You don’t have to wipe the slate clean to be innovative. New trails can be blazed by complementing, building on and coexisting with the best parts of an original invention.
Southern Hills Country Club in Tulsa, Okla. is committed to bringing both its historic traditions and modernizations into the future. That’s why they were so excited about architect Gil Hanse’s master plan. It called for restoring some of the original features of the championship golf course Perry Maxwell designed during the Great Depression in 1936 and enhancing that with the latest in hydronic turf technology and irrigation.
Closed since August 2018, the course reopened in June following a $19 million facilities project that devotes $11 million towards the golf course.
Improvements include a 3-hole short game area, indoor golf performance facility, an underground bag and cart storage building along with new greens, bunkers, tee boxes, cart paths and the installation of a hydronic heating and cooling system for the putting greens.
“Providing the best experience for members of Southern Hills is essential,” said Russ Myers, SHCC’s golf superintendent. “This allows us to improve course conditions in stressful weather.”
Players will now experience the best of the past and the present on a course that stands firm on the world stage as a site for major championships.

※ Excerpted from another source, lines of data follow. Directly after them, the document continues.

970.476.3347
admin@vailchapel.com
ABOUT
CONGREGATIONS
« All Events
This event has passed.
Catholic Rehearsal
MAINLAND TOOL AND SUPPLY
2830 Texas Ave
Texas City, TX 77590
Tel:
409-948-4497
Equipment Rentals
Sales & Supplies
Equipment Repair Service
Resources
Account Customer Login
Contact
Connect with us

Since 1946, they have hosted 15 major championships — the last being the PGA Championship in 2007. Next up is the Senior PGA in 2021.
There were as many as 96 people working onsite during any given day of the construction. The club had its own crew of about 32 people and the other workers were from Heritage Links, the general contractor, and Formost Construction Co., the hydronics and irrigation contractor.
A Maxwell restoration with a modern edge
Maxwell was influenced by courses in Scotland that were designed in harmony with the existing landscape. His bunkers were built by hand, horses and plows as opposed to bulldozers which have a tendency to flatten the landscape. Hanse used excavators with adjusting angels and varying heights of sod on the edges to create Maxwell’s more natural look and movement.
“There wasn’t this clean, circular look to the bunkers originally,” Myers said. “You see more movement of the line — it doesn’t just run in a perfect saucer.”
Old aerial photos were used to pinpoint the original locations of the bunkers, tees and drainage areas, and they were able to restore some of the original creeks including one on the 10th fairway.
“The creeks on this golf course may be like no other in the state and is on par with anything you’ll see in the country,” Myers said. “People come to golf courses and look at conditioning and trees but often don’t pay attention to the routing and subtleties like the creeks and this place has that in spades so that’s pretty special.”
The restored course stays true to the spirit of Maxwell’s work as much as possible. The fairway bunkers on 1, 12, 15 and 9 aren’t Maxwell’s, but still exist because people hit the ball much farther in today’s game. Overall, Myers said the course is a nice homage to Maxwell’s work while adapting to the needs of the modern game.
Creating the perfect growing conditions
The greens were redesigned and rebuilt to survive the scorch of an Oklahoma summer and the chill of a harsh winter. WattsRadiant PERT tubing was installed under the greens to cycle cool or warm water, keeping the surface at the optimal temperature for sustaining the preferred, cool-weather creeping bent grass. The greens sustained significant damage in three of the last nine summers. The hydronics solution is designed to trick the grass into the best June and September growing conditions.
“That’s a 33 percent impact during the summer months and that’s pretty big. If we can take that away, that’s a huge benefit,” Myers said.
Heritage Links started with a 4” foundation of pea gravel for drainage. On top of that is the ¾” tubing in 9” spacings. The top is a USGA-specified 12” mix of sand and peat and the greens are seeded on top of that.
Fusing it all together
The tubing connects to a manifold buried outside the green which is connected to an extensive supply and return system made of high-density polyethylene pipe, a non-corrosive pipe material that is joined with leak-free fusion technology. In all there is about 30 miles of HDPE pipe in sizes from 2” up to 20” to irrigate the course.
“Everybody is going with HDPE because it’s more reliable and lasts longer. All the bigger courses are going with that,” said Formost Administrator Matt Johnson.
Part of HDPE’s dependability is the joining method through heat fusion. This is created by joining two ends of pipe together with heat and pressure which causes the flow of melted material. As the joint cools, the two pipes become one monolithic pipe. To insure a quality fusion, it’s important to use quality fusion equipment. This job featured held-held socket tooling and rolling machines made by McElroy.
Johnson said they are able to buy or rent McElroy equipment wherever they’re working across the country and training for all their pipe fitters is readily available with McElroy distributors. With McElroy, they’ve been able to do the job right ever since they first started using HDPE on golf courses more than 30 years ago.
“If the equipment wasn’t doing the job, we wouldn’t use it,” he said.